McCareer or Your Career?
McCareer or Your Career?
One of the most fascinating career topics for any careers expert today is the future of careers and the demise of the predictable, linear career path - the McCareer or the ‘KFC’ or Kentucky Fried Career!
The job for life with its planned career structure and company training scheme no longer exists.
Gone too is the clear functional identity and the progressive rise in income and security. Instead there is a world of customers and clients, adding value, lifelong learning, portfolio careers, self development, and an overwhelming need to stay employable - bring it on!
Well actually the game is on and some industries are leading the way in offering members a 21st Century Career here and now. About time too, we are almost a decade into the 21sct Century!

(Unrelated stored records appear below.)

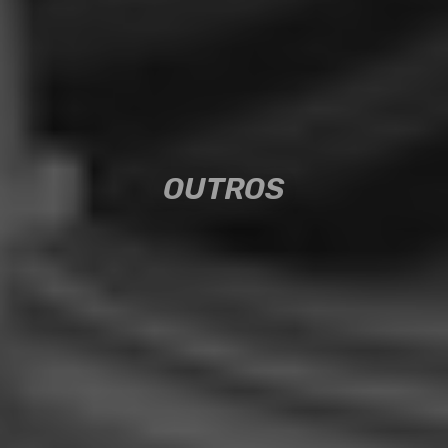
OUTROS
OUTROS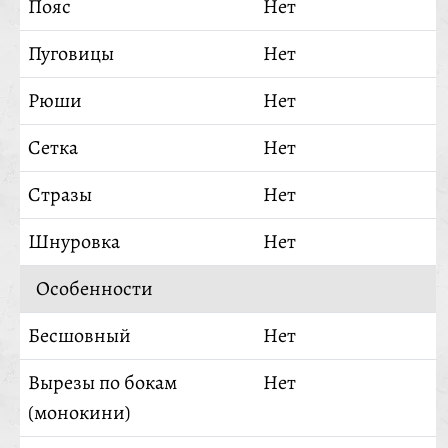
Пояс
Нет
Пуговицы
Нет
Рюши
Нет
Сетка
Нет
Стразы
Нет
Шнуровка
Нет
Особенности
Бесшовный
Нет
Вырезы по бокам
Нет
(монокини)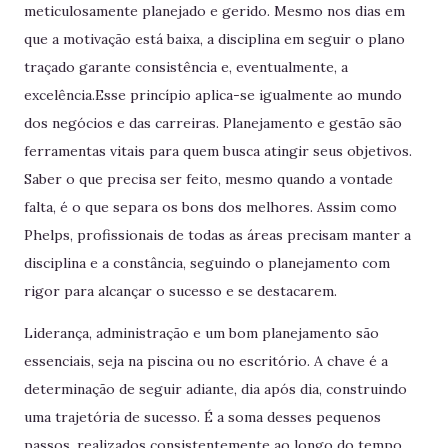
meticulosamente planejado e gerido. Mesmo nos dias em
que a motivação está baixa, a disciplina em seguir o plano
traçado garante consistência e, eventualmente, a
excelência.Esse princípio aplica-se igualmente ao mundo
dos negócios e das carreiras. Planejamento e gestão são
ferramentas vitais para quem busca atingir seus objetivos.
Saber o que precisa ser feito, mesmo quando a vontade
falta, é o que separa os bons dos melhores. Assim como
Phelps, profissionais de todas as áreas precisam manter a
disciplina e a constância, seguindo o planejamento com
rigor para alcançar o sucesso e se destacarem.
Liderança, administração e um bom planejamento são
essenciais, seja na piscina ou no escritório. A chave é a
determinação de seguir adiante, dia após dia, construindo
uma trajetória de sucesso. É a soma desses pequenos
passos, realizados consistentemente ao longo do tempo,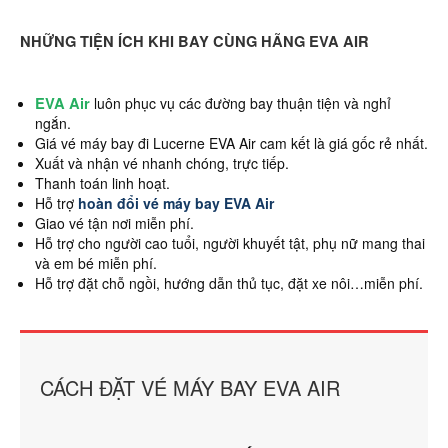
NHỮNG TIỆN ÍCH KHI BAY CÙNG HÃNG EVA AIR
EVA Air
luôn phục vụ các đường bay thuận tiện và nghỉ
ngắn.
Giá vé máy bay đi Lucerne EVA Air cam kết là giá gốc rẻ nhất.
Xuất và nhận vé nhanh chóng, trực tiếp.
Thanh toán linh hoạt.
Hỗ trợ
hoàn đổi vé máy bay EVA Air
Giao vé tận nơi miễn phí.
Hỗ trợ cho người cao tuổi, người khuyết tật, phụ nữ mang thai
và em bé miễn phí.
Hỗ trợ đặt chỗ ngồi, hướng dẫn thủ tục, đặt xe nôi…miễn phí.
CÁCH ĐẶT VÉ MÁY BAY EVA AIR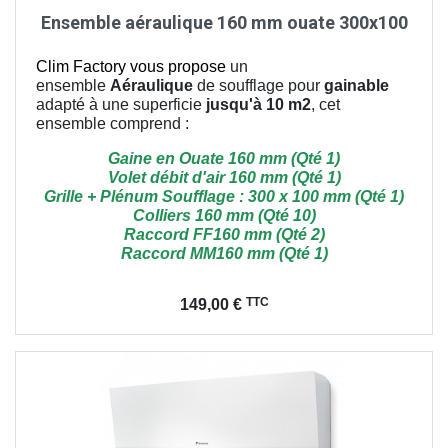
Ensemble aéraulique 160 mm ouate 300x100
Clim Factory vous propose
un
ensemble
Aéraulique
de soufflage pour
gainable
adapté à une superficie
jusqu'à 10 m2
, cet
ensemble comprend :
Gaine en Ouate 160 mm (Qté 1)
Volet débit d'air 160 mm (Qté 1)
Grille + Plénum Soufflage : 300 x 100 mm (Qté 1)
Colliers 160 mm (Qté 10)
Raccord FF160 mm (Qté 2)
Raccord MM160 mm (Qté 1)
Prix
TTC
149,00 €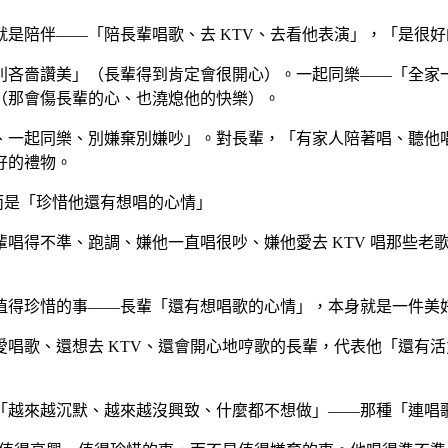
是陪伴——「陪長輩唱歌、去 KTV、去看他表演」，「是很
吝嗇讚美」（長輩得到肯定會很開心）。一起同樂——「全家一
（那會傷長輩的心、也澆熄他的快樂）。
、一起同樂、別嫌棄別嫌吵」。對長輩，「有家人陪著唱、聽他
好的禮物。
而是「珍惜他還有想唱的心情」
唱得不準、跑調、嫌他一直唱很吵、嫌他愛去 KTV 唱那些老
值得珍惜的事——長輩「還有想唱歌的心情」，本身就是一件美
唱歌、還想去 KTV、還會開心地哼歌的長輩，代表他「還有
「越來越沉默、越來越沒興致、什麼都不想做」——那種「連唱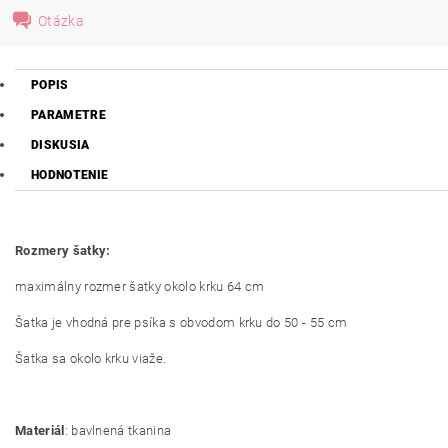
Otázka
POPIS
PARAMETRE
DISKUSIA
HODNOTENIE
Rozmery šatky:
maximálny rozmer šatky okolo krku 64 cm
Šatka je vhodná pre psíka s obvodom krku do 50 - 55 cm
Šatka sa okolo krku viaže.
Materiál
: bavlnená tkanina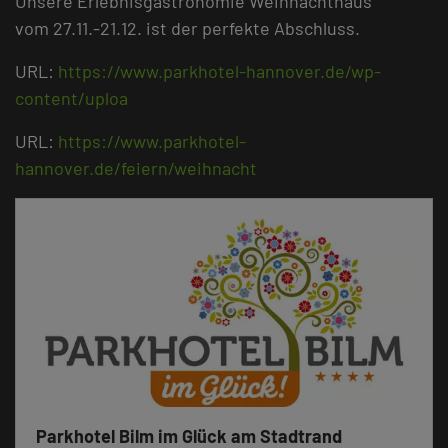
Unsere Erlebnisgastronomie Weihnachthaus
vom 27.11.-21.12. ist der perfekte Abschluss.
URL:
https://www.parkhotel-hannover.de/wp-
content/uploa
URL:
https://www.parkhotel-
hannover.de/feiern/weihnacht
Parkhotel Bilm im Glück am Stadtrand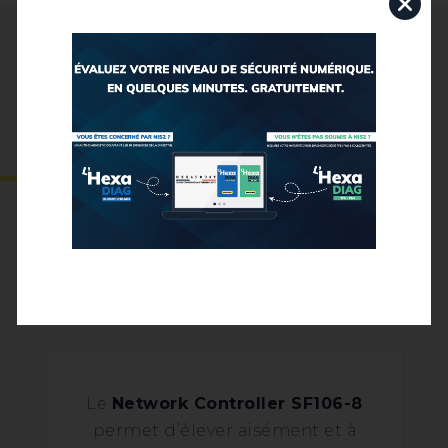
Nos solutions
Le Network Controller SF-106-8
Le CIPHERWALL
Le
Network Controller SF106-8
permet d’élever aisément et à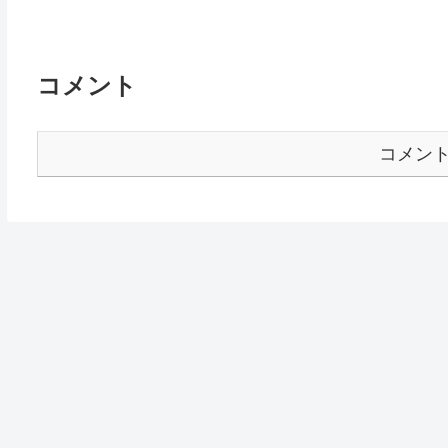
コメント
コメン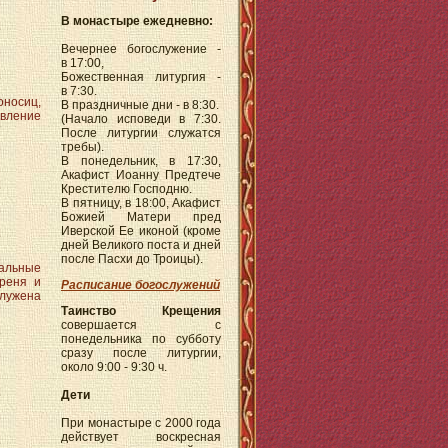
В монастыре ежедневно:
Вечернее богослужение -
в 17:00,
Божественная литургия -
в 7:30.
носиц,
В праздничные дни - в 8:30.
авление
(Начало исповеди в 7:30.
После литургии служатся
требы).
В понедельник, в 17:30,
Акафист Иоанну Предтече
Крестителю Господню.
В пятницу, в 18:00, Акафист
Божией Матери пред
Иверской Ее иконой (кроме
дней Великого поста и дней
после Пасхи до Троицы).
хальные
треня и
Расписание богослужений
служена
Таинство Крещения
совершается с
понедельника по субботу
сразу после литургии,
около 9:00 - 9:30 ч.
Дети
При монастыре с 2000 года
действует воскресная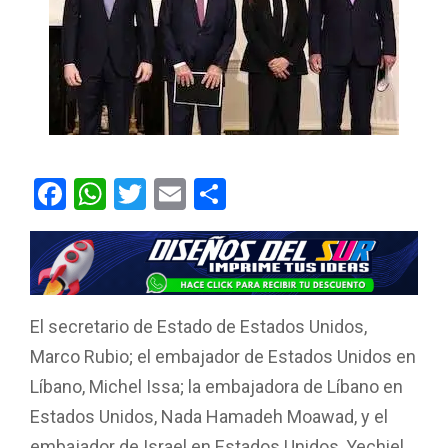
F
W
T
E
C
a
h
wi
m
o
ce
at
tt
ail
m
b
s
er
p
o
A
ar
El secretario de Estado de Estados Unidos,
o
p
tir
Marco Rubio; el embajador de Estados Unidos en
k
p
Líbano, Michel Issa; la embajadora de Líbano en
Estados Unidos, Nada Hamadeh Moawad, y el
embajador de Israel en Estados Unidos, Yechiel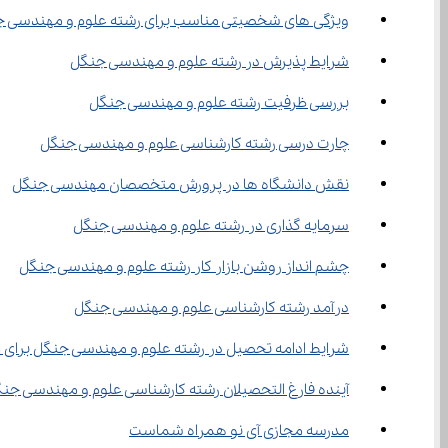
ویژگی‌ های شخصیتی مناسب برای رشته علوم و مهندسی جنگل
شرایط پذیرش در رشته علوم و مهندسی جنگل
بررسی ظرفیت رشته علوم و مهندسی جنگل
چارت درسی رشته کارشناسی علوم و مهندسی جنگل
نقش دانشگاه ‌ها در پرورش متخصصان مهندسی جنگل
سرمایه گذاری در رشته علوم و مهندسی جنگل
چشم‌ انداز روشن بازار کار رشته علوم و مهندسی جنگل
درآمد رشته کارشناسی علوم و مهندسی جنگل
شرایط ادامه تحصیل در رشته علوم و مهندسی جنگل برای 
آینده فارغ التحصیلان رشته کارشناسی علوم و مهندسی جن
مدرسه مجازی آی نو همراه شماست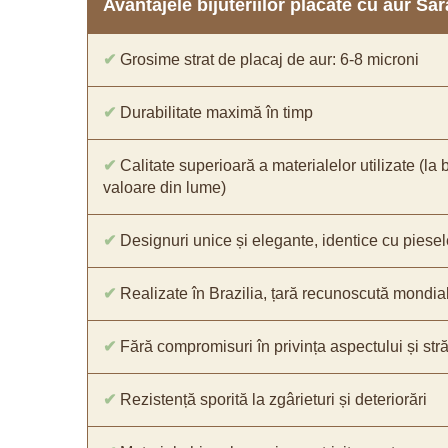
Avantajele bijuteriilor placate cu aur S
✔
Grosime strat de placaj de aur: 6-8 microni
✔
Durabilitate maximă în timp
✔
Calitate superioară a materialelor utilizate (la 
valoare din lume)
✔
Designuri unice și elegante, identice cu piesel
✔
Realizate în Brazilia, țară recunoscută mondial 
✔
Fără compromisuri în privința aspectului și străl
✔
Rezistență sporită la zgârieturi și deteriorări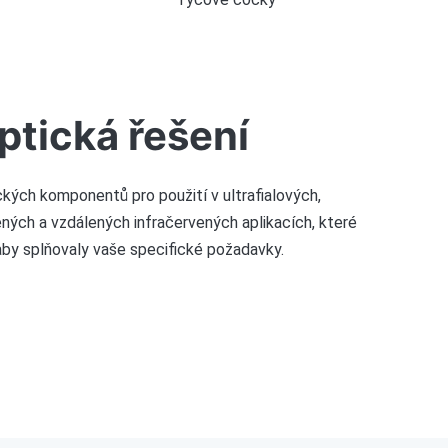
ptická řešení
ých komponentů pro použití v ultrafialových,
vených a vzdálených infračervených aplikacích, které
 aby splňovaly vaše specifické požadavky.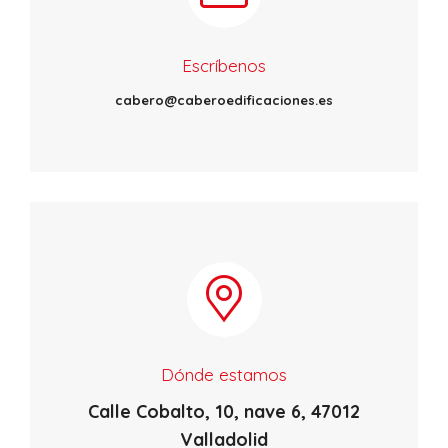
Escríbenos
cabero@caberoedificaciones.es
Dónde estamos
Calle Cobalto, 10, nave 6, 47012
Valladolid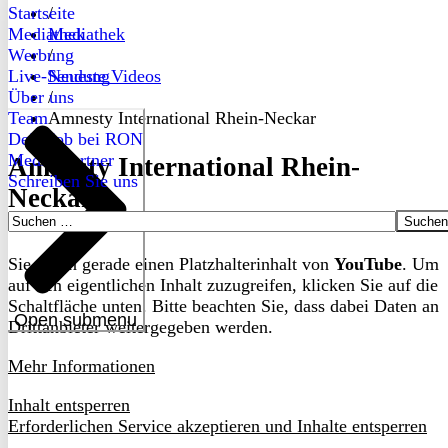
Startseite
/
Mediathek
Mediathek
Werbung
/
Live-Sendung
Neueste Videos
Über uns
/
Team
Amnesty International Rhein-Neckar
Dein Job bei RON
Medienpartner
Amnesty International Rhein-
Schreiben Sie uns
Neckar
Suchen
nach:
Sie sehen gerade einen Platzhalterinhalt von
YouTube
. Um
auf den eigentlichen Inhalt zuzugreifen, klicken Sie auf die
Schaltfläche unten. Bitte beachten Sie, dass dabei Daten an
Open submenu
Drittanbieter weitergegeben werden.
Mehr Informationen
Inhalt entsperren
Erforderlichen Service akzeptieren und Inhalte entsperren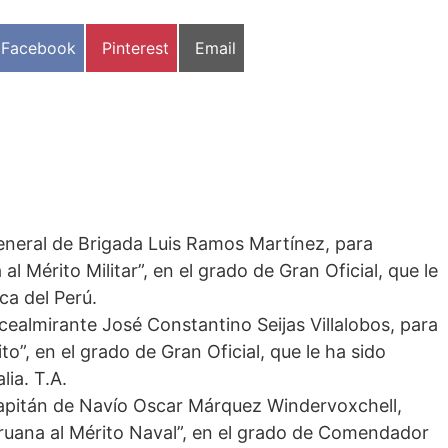
Compartir
Compartir
Compartir
Facebook
Pinterest
Email
en
en
en
General de Brigada Luis Ramos Martínez, para
l Mérito Militar”, en el grado de Gran Oficial, que le
ca del Perú.
cealmirante José Constantino Seijas Villalobos, para
o”, en el grado de Gran Oficial, que le ha sido
lia. T.A.
Capitán de Navío Oscar Márquez Windervoxchell,
ruana al Mérito Naval”, en el grado de Comendador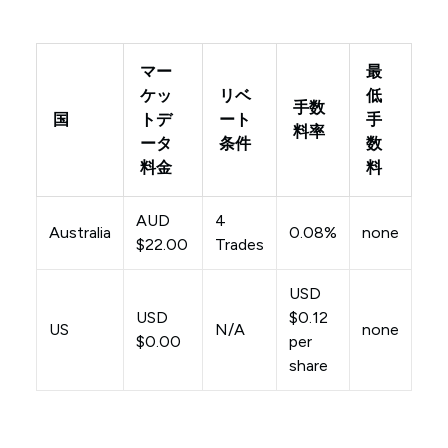
マー
最
ケッ
リベ
低
手数
国
トデ
ート
手
料率
ータ
条件
数
料金
料
AUD
4
Australia
0.08%
none
$22.00
Trades
USD
USD
$0.12
US
N/A
none
$0.00
per
share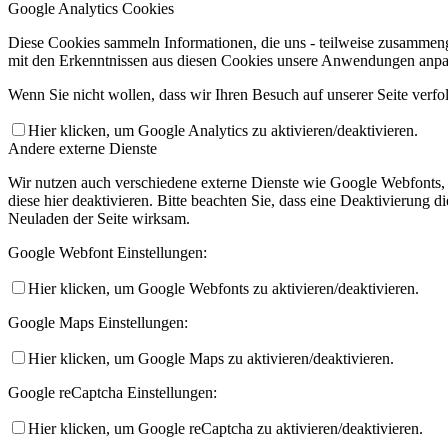
Google Analytics Cookies
Diese Cookies sammeln Informationen, die uns - teilweise zusammeng
mit den Erkenntnissen aus diesen Cookies unsere Anwendungen anpas
Wenn Sie nicht wollen, dass wir Ihren Besuch auf unserer Seite verfo
Hier klicken, um Google Analytics zu aktivieren/deaktivieren.
Andere externe Dienste
Wir nutzen auch verschiedene externe Dienste wie Google Webfonts,
diese hier deaktivieren. Bitte beachten Sie, dass eine Deaktivierung
Neuladen der Seite wirksam.
Google Webfont Einstellungen:
Hier klicken, um Google Webfonts zu aktivieren/deaktivieren.
Google Maps Einstellungen:
Hier klicken, um Google Maps zu aktivieren/deaktivieren.
Google reCaptcha Einstellungen:
Hier klicken, um Google reCaptcha zu aktivieren/deaktivieren.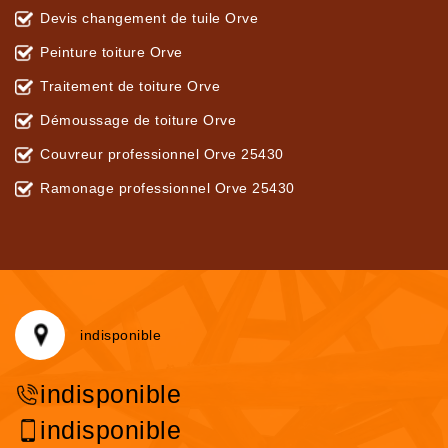
Devis changement de tuile Orve
Peinture toiture Orve
Traitement de toiture Orve
Démoussage de toiture Orve
Couvreur professionnel Orve 25430
Ramonage professionnel Orve 25430
indisponible
indisponible
indisponible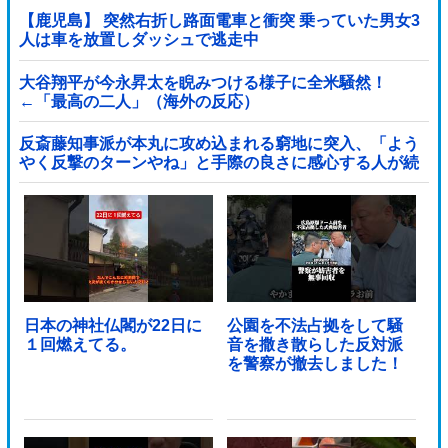
【鹿児島】 突然右折し路面電車と衝突 乗っていた男女3
人は車を放置しダッシュで逃走中
大谷翔平が今永昇太を睨みつける様子に全米騒然！
←「最高の二人」（海外の反応）
反斎藤知事派が本丸に攻め込まれる窮地に突入、「よう
やく反撃のターンやね」と手際の良さに感心する人が続
出中他
日本の神社仏閣が22日に
公園を不法占拠をして騒
１回燃えてる。
音を撒き散らした反対派
を警察が撤去しました！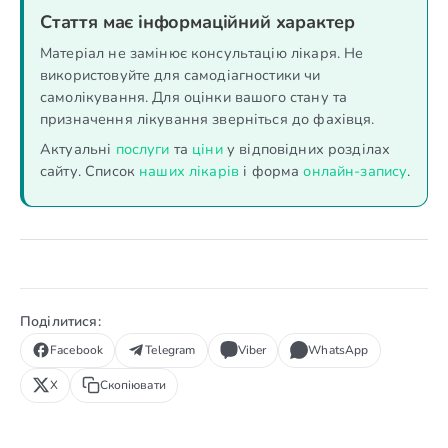
Стаття має інформаційний характер
Матеріал не замінює консультацію лікаря. Не
використовуйте для самодіагностики чи
самолікування. Для оцінки вашого стану та
призначення лікування зверніться до фахівця.
Актуальні
послуги
та
ціни
у відповідних розділах
сайту. Список
наших лікарів
і форма
онлайн-запису
.
Поділитися:
Facebook
Telegram
Viber
WhatsApp
X
Скопіювати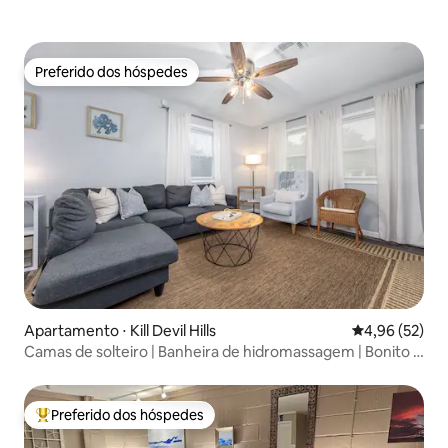
Preferido dos hóspedes
Preferido dos hóspedes
Apartamento ⋅ Kill Devil Hills
4,96 de uma a
4,96 (52)
Camas de solteiro | Banheira de hidromassagem | Bonito e
limpo | 4 hóspedes
Preferido dos hóspedes
Entre os melhores preferidos dos hóspedes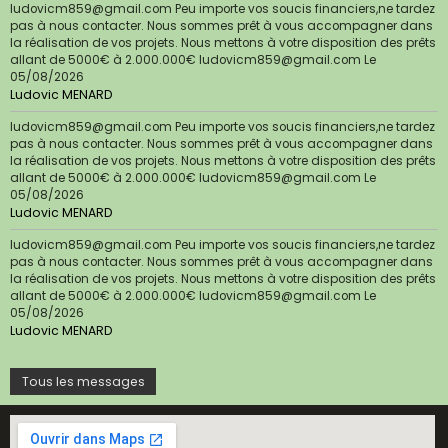
ludovicm859@gmail.com Peu importe vos soucis financiers,ne tardez
pas à nous contacter. Nous sommes prêt à vous accompagner dans
la réalisation de vos projets. Nous mettons à votre disposition des prêts
allant de 5000€ à 2.000.000€ ludovicm859@gmail.com
Le
05/08/2026
Ludovic MENARD
ludovicm859@gmail.com Peu importe vos soucis financiers,ne tardez
pas à nous contacter. Nous sommes prêt à vous accompagner dans
la réalisation de vos projets. Nous mettons à votre disposition des prêts
allant de 5000€ à 2.000.000€ ludovicm859@gmail.com
Le
05/08/2026
Ludovic MENARD
ludovicm859@gmail.com Peu importe vos soucis financiers,ne tardez
pas à nous contacter. Nous sommes prêt à vous accompagner dans
la réalisation de vos projets. Nous mettons à votre disposition des prêts
allant de 5000€ à 2.000.000€ ludovicm859@gmail.com
Le
05/08/2026
Ludovic MENARD
Tous les messages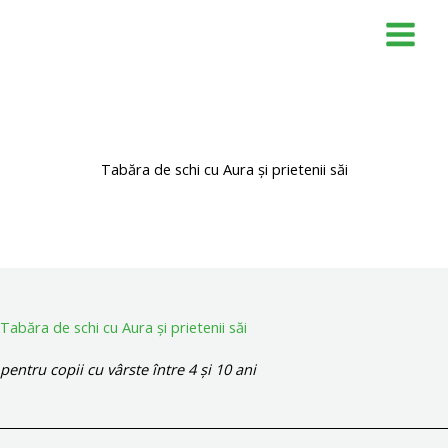
Skip
to
content
Tabăra de schi cu Aura și prietenii săi
Tabăra de schi cu Aura și prietenii săi
pentru copii cu vârste între 4 și 10 ani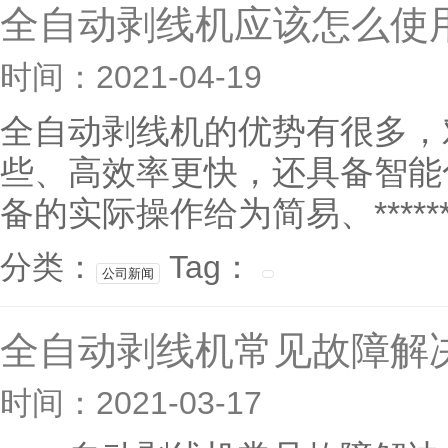
全自动剥线机应该怎么使
时间：2021-04-19
全自动剥线机的优势有很多，
些、高效率更快，还具备智能
备的实际操作给为简易、****
分类：
Tag：
公司新闻
全自动剥线机常见故障解
时间：2021-03-17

Charles Handy coined the term “portfolio lives, he commented
"In the twenty-first century, we will see more and more people adopting a ‘portfolio’ approach to their lives and to their work. What I mean by this is that life will be a collection of different activities, almost like a share portfolio. A part of the portfolio will be the core activities for providing the essentials for living, whereas the rest will be other things that we think of as personal fulfilment, as responsibilities towards other people or even just as fun.
"Instead of having a career in the traditional sense, you will, for part of life, have a ‘portfolio career’, where part of your time will be spent earning wages or fees, and the rest will be for community work or study or whatever. A lot of it will be work of some form, even if much of it is unpaid, and it will all go to make up a portfolio of activities which will increasingly define you.
"We have to remember that the very definition of work is changing. Work used to mean having a job with an employer. But today, it increasingly means working for yourself and even by yourself. In the near future, half of the workforce of the developed world will be working ‘outside’ the organization. Traditional organizations now employ only 55 percent of the workforce on a full-time basis. The rest are temporary, part-time or contractual workers. Our portfolios will increasingly be collections of different work for different clients.
"But being outside the organization is going to make life very confusing at times. Those that choose to ‘go portfolio’, or are forced to by corporate downsizing, will have to learn to cope with their newly found independence. They will have to carve out different chunks in their lives for doing certain things, and not let one chunk take over the other. They will have to learn to sell their services or to find an agent to do it for them, to plan their futures rather than take them as they come, to update and upskill themselves continually and, most crucially of all, to work out what their goal in life should be, now that they and no one else are in charge of that life...
"We’re not talking here about contractual security within an organization, such as a contract of employment and so on. The new form of security will be very psychological and personal. It will be a belief that if this doesn’t work out, you could do something else. You are your own security."
Charles Handy (1998): 21-23 “Finding sense in uncertainty”
So what does the changing world of work look like? You can be identified today’s way of working by looking for the following characteristics:
• New technologies: growing use of information and communication technology
• Growth in the service sector
• New forms of work
• Integration – shared success
• Globalisation
• Ageing workforce
• Changing management structures
• Increasing participation of women in the workforce
• Growing number of SME’s
• Increasing work pace and work load.
Call centres are great places to see 21st century careers in action. UCMS in Melbourne is one of the biggest call centres in Australia. Their staff population, the professional contact centre team leaders and customer representatives are artists, musos and photographers – all early adopters of the portfolio career choice.
The IT industry is another front runner in the championing of 21st Century careers. You can be an IT Specialist who has negotiated a 4 day week and spends the 5th day working in a book shop while studying public relations and communications by distance learning.
These are just some examples. If you’re motivated by constant change and variety and think that a portfolio career could be a satisfying and rewarding one, start making a list of the types of work you would like to do, after all, where is it written that we can only have one job or even career at a time?
Handy, Charles. "Finding sense in uncertainty". in: Gibson, Rowan, ed. Rethinking the future: rethinking business, principles, competition, control & complexity, leadership, markets and the world. rev ed. London: Nicholas Brealey; 1998: 17-33.